As mentioned in the article, I find it difficult to concentrate on reading if there are conversations, TV or music with lyrics in the background. Like Makowski, I won spelling bees in primary school—so often that my third grade teacher revised the rules to allow for multiple winners. To my knowledge, I have never met anyone else with ticker-tape synesthesia.
ANNE PRUCHA WINTER SPRINGS, FLA.
I’ve experienced this same speech-to-text conversion for as long as I can remember. I thought everyone experienced this until a conversation with friends in college let me know that, nope, I was fairly unique. This was the first time I’d ever stumbled across something written about the phenomenon. Thank you for writing about ticker-tape synesthesia and giving me a name for my mental closed-captioning!
SCHUYLER V. KENTUCKY
ASTEROID BENNU
“An Asteroid’s Secrets,” by Robin George Andrews, describes the material sampled from the near-Earth asteroid Bennu as having much in common with the geology of our own planet. That makes me wonder whether the asteroid could actually be from Earth, a relic of the huge collision that created our moon. The article says that “some of the sample’s microscopic grains reveal” that Bennu is older than the sun, which is of course older than the moon. But how do those ancient grains confirm Bennu’s age? Couldn’t they be material accreted over the billions of years the asteroid has spent roaming our solar system?

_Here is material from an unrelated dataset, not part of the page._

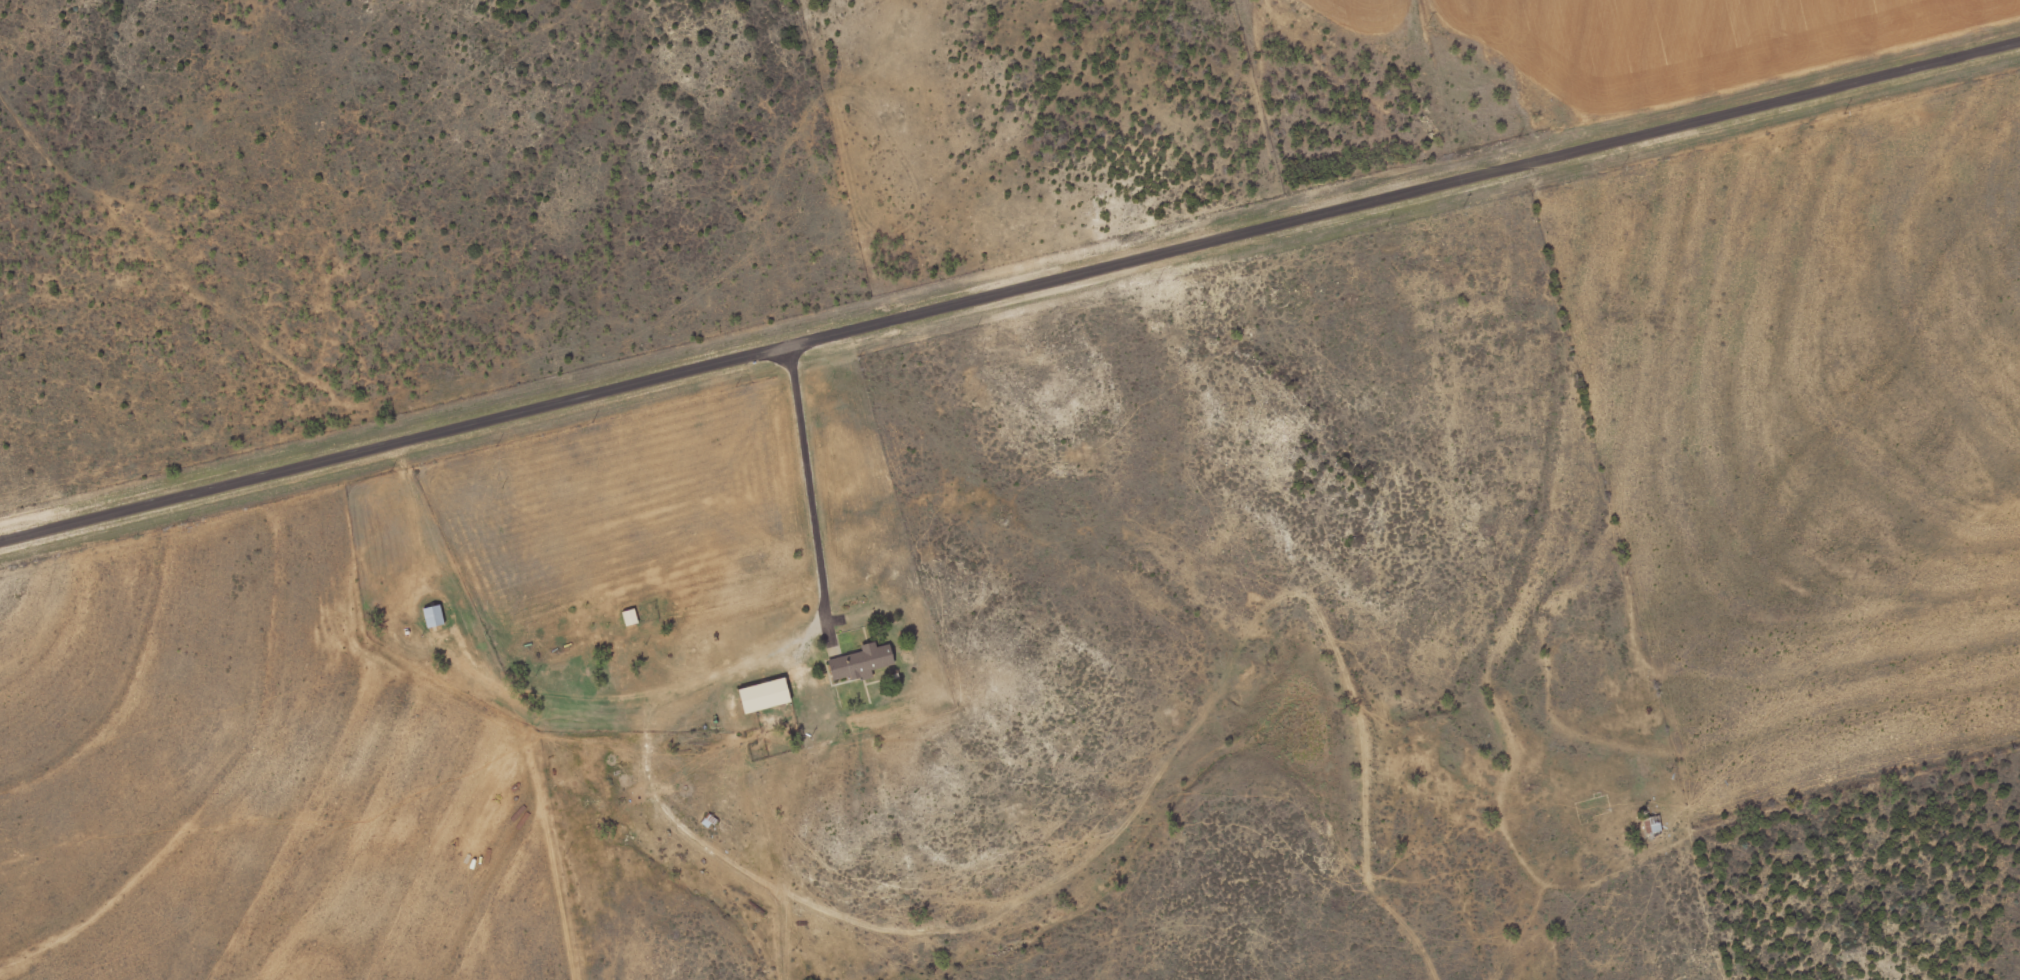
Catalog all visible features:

STEVE WISE CHARLOTTE, N.C.
ANDREWS REPLIES: For Bennu to have come from Earth, scientists would expect the sample to have chemical signatures that are a very, very close match to those of Earth or even the moon—and that’s not what they’re seeing. Water-rich objects are actually very common in the solar system, so Bennu being hydrated isn’t that strange. But getting pristine asteroid material from an ancient water world is very exciting.

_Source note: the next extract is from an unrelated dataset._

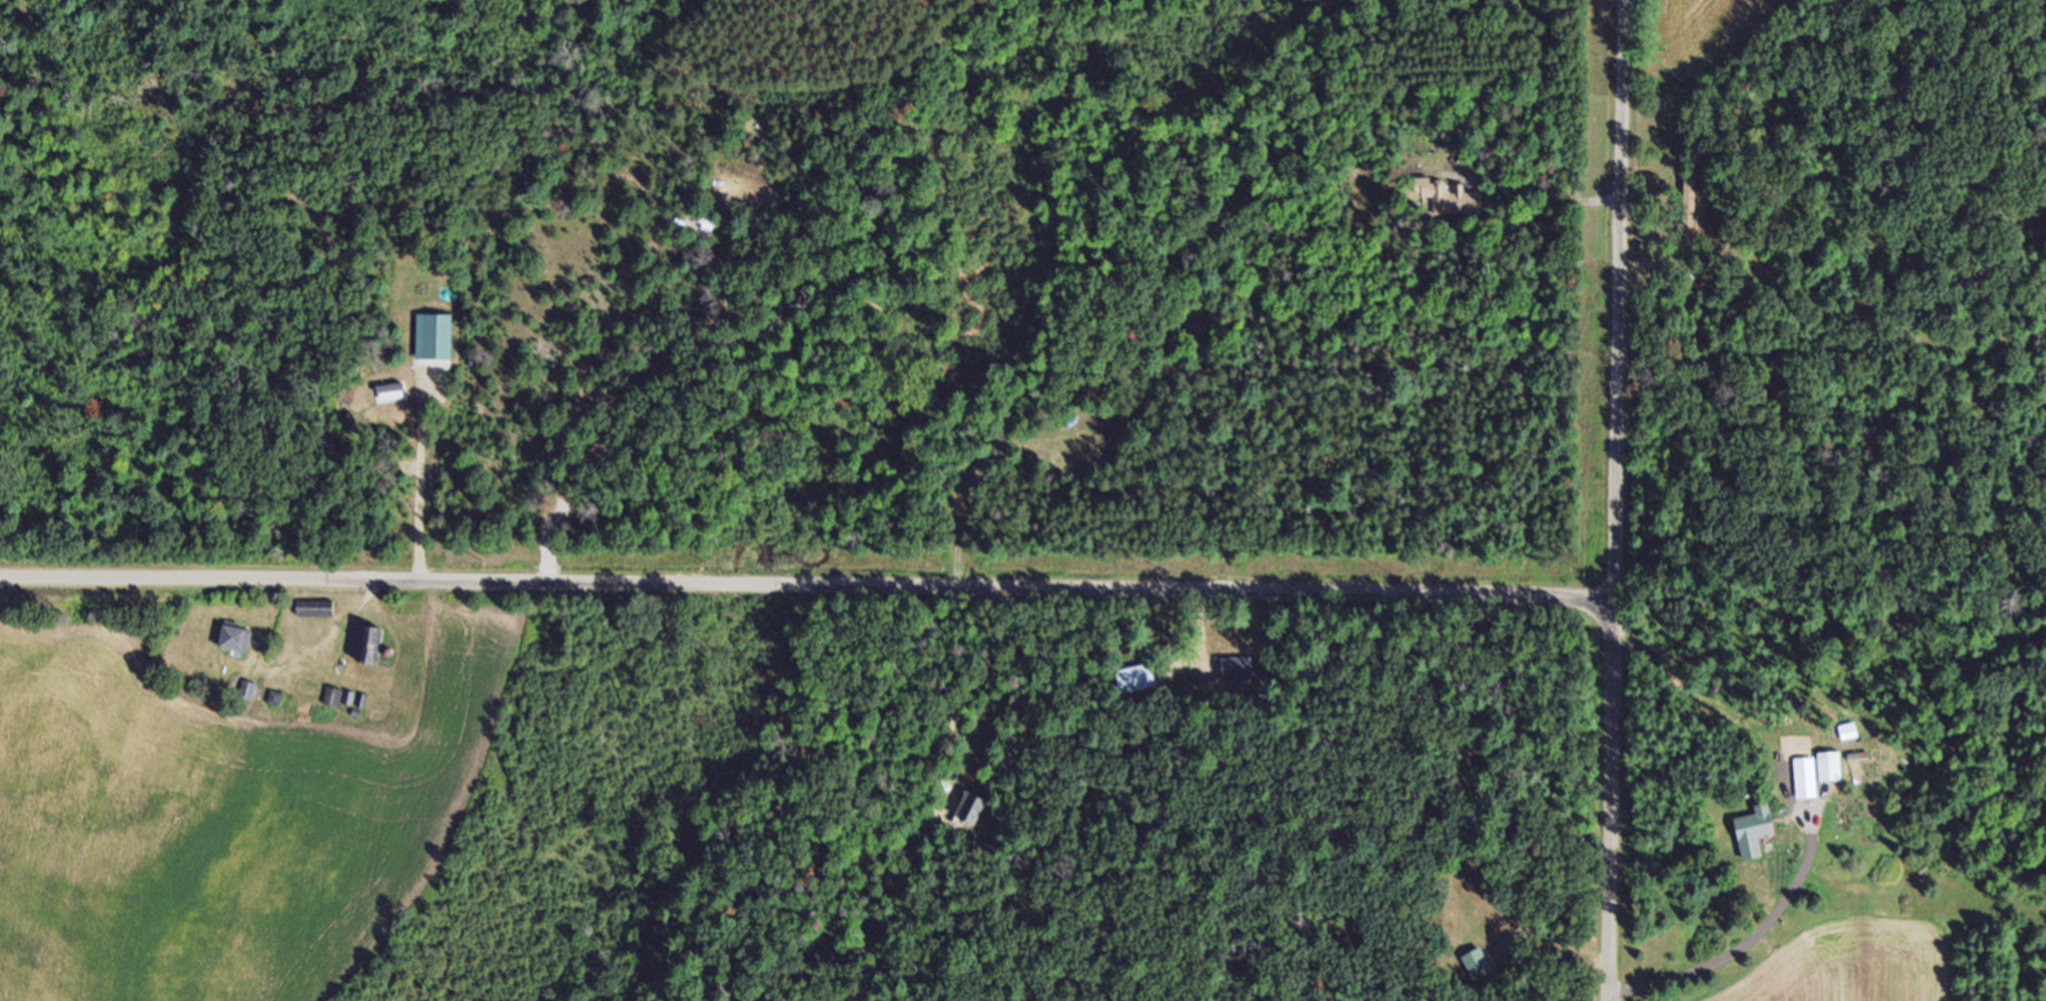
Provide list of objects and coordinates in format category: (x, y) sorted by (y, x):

The sample of Bennu was taken from below its surface. And these grains have clear chemical traces that show they weren’t forged by our sun.
ROUND AND ROUND WE GO
“There Is Too Much Trash in Space,” by the Editors [Science Agenda], discusses the problem of orbital debris. Half a century ago my colleagues and I had a small NASA contract to look at ways to get rid of such debris. We took the unusual step of not asking for follow-on funding because we could not think of anything that would work. Shortly after that I also managed a contract called Space Industrialization, in which we wrestled with that same problem and devised only a partial solution. In our plan, an entrepreneur could lease a “pad” and pay for provided utilities at a space-based facility. If they went broke, management would safely deorbit their hardware.
CHARLES GOULD LAS VEGAS, NEV.
ERRATA
“March of the Mangroves,” by Michael Adno, should have described William “Ches” Vervaeke and Scott F. Jones as using a GPS device, not a GPS transmitter.
In the November issue, the credit for the cover image should have read, “John Gurche/Created for the Institute of Human Origins/Arizona State University.”